En el fondo, la carta no le decía nada que no supiera ya. Victor sólo le revelaba un hecho y este hecho era algo que Barber había comprendido por sí mismo hacía mucho tiempo: que nunca volvería a ver a Emily. La muerte no alteraba lo que era ya una certeza, reiteraba la pérdida con la que vivía desde hacía años. Ello no significaba que la lectura de la carta fuese menos dolorosa, pero una vez que dejó de llorar, se encontró ansioso por obtener más información. ¿Qué habla sido de ella? ¿Dónde había ido y qué había hecho? ¿Se había casado? ¿Había dejado hijos? ¿La había amado alguien? Barber quería datos concretos. Quería llenar las lagunas y construirle una vida, algo tangible que pudiera llevar consigo: una serie de fotografías, como si dijéramos, un álbum que pudiera abrir en su mente y estudiar a voluntad. Volvió a escribirle a Victor al día siguiente. Después de manifestarle su más sentido pésame en el primer párrafo, pasaba a insinuar, con mucha delicadeza, lo importante que sería para él tener respuesta a algunas de sus preguntas. Esperó pacientemente recibir una respuesta, pero pasaron dos semanas sin noticias. Al fin, pensando que su carta podía haberse perdido, llamó a Victor por teléfono. Después de tres o cuatro señales de llamada, una telefonista le dijo que ese número había sido desconectado.
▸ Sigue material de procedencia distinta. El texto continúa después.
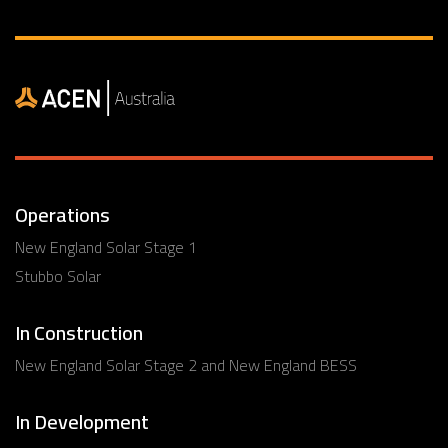
Operations
New England Solar Stage 1
Stubbo Solar
In Construction
New England Solar Stage 2 and New England BESS
In Development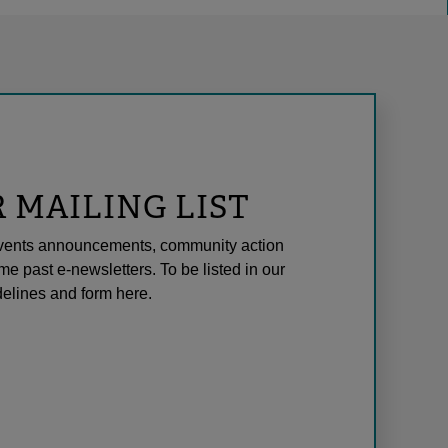
R MAILING LIST
l events announcements, community action
me past e-newsletters. To be listed in our
elines and form here.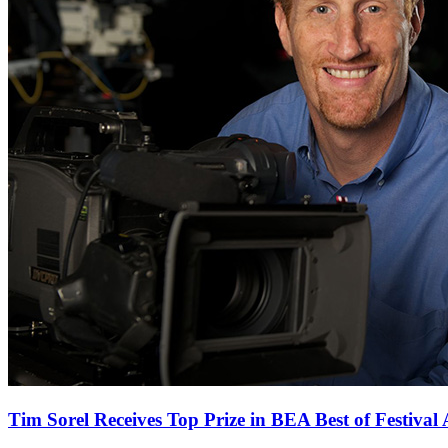
Tim Sorel Receives Top Prize in BEA Best of Festival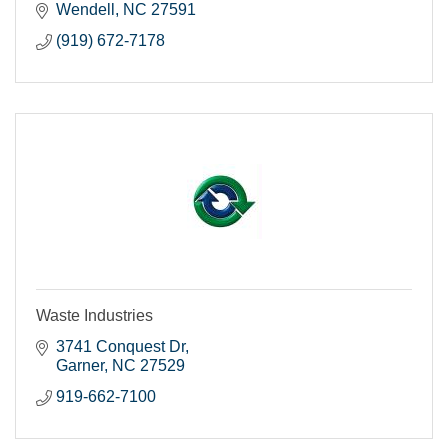
Wendell
NC
27591
(919) 672-7178
Waste Industries
3741 Conquest Dr
Garner
NC
27529
919-662-7100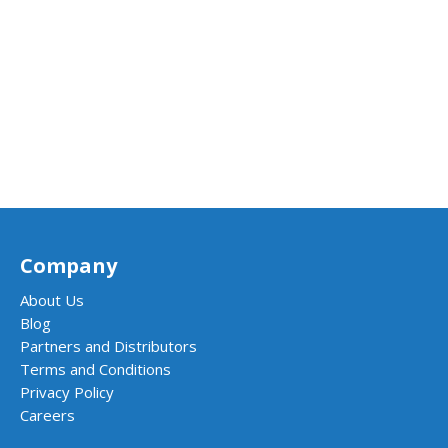
Company
About Us
Blog
Partners and Distributors
Terms and Conditions
Privacy Policy
Careers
La cosa era desconcertante, pero Barber no se desanimó (tal vez el hombre era pobre y no había podido pagar la cuenta del teléfono), sino que se metió en su Dodge de 1951 y se fue al edificio de apartamentos donde vivía Victor en el 1025 de la avenida Linwood. Como no vio el nombre de Fogg entre los timbres de la entrada, llamó al portero. Unos momentos después, un hombrecito con un jersey verde y amarillo acudió arrastrando los pies y le dijo que el señor Fogg se había marchado.
—Él y el niño recogieron sus cosas y se fueron hará unos diez días —le dijo el portero.
Esto fue una decepción para Barber, un golpe que no se esperaba. Pero ni por un instante se detuvo a pensar quién sería el niño. Aunque se le hubiera ocurrido pensarlo, habría sido igual. Habría supuesto que era el hijo del clarinetista y no le habría dado más vueltas.